Petit polémiste, dont la notoriété est plutôt enviable, tel est le métier exceptionnel d’Alain Coulang dans un monde d’après, pas si lointain, 2029, soit presque demain ! Mais, à la différence de ses 30 collègues (agréés et assermentés comme lui), notre protagoniste, très parisien, n’est pas politiquement correct dans une société qui recherche la paix intérieure, pratique la notation sociale, met tout en œuvre pour préserver la santé de ses citoyens, après avoir gagné la bataille contre le réchauffement climatique. Ses chroniques télévisuelles sont faites pour provoquer, offenser et « interpeller les âmes usées et résistantes à tout ». Même si la bonne audience d’Alain explique sa relative tranquillité, l’algorithme sait tout, prévoit tout et ne plaisante pas. Un mot peut le faire basculer et il bascule.

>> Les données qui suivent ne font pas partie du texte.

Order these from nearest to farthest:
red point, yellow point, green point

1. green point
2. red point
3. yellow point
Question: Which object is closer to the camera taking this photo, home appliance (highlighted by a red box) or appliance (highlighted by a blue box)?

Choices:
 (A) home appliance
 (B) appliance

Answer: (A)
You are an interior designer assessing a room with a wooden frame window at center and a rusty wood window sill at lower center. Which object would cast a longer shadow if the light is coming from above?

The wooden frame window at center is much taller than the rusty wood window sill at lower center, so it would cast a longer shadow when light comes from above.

Dans ce roman de pseudo-anticipation, l’écriture de Duran Cohen est satirique et drôle. Tous les thèmes abordés nous rappellent l’actualité, des situations bien concrètes que nous vivons en réalité aujourd’hui. Nous ne pouvons que réagir ou sourire jaune. Quant à la conclusion – « Je préférerais être un homme libre dans un monde pollué qu’un esclave respirant de l’air pur » – elle fait réfléchir, plus sérieusement, sur le sens à donner à la liberté sans pour autant nier la mise en danger du vivant. À travers ce récit imaginaire, qui s’apparente à une dystopie, l’utopie vire au cauchemar et conduit à une contre-utopie. Procédé classique mais bien réussi qui intéressera nos lecteurs.
Ilan Duran Cohen, Le petit polémiste, Arles, Acte Sud, 2020, 304 pages.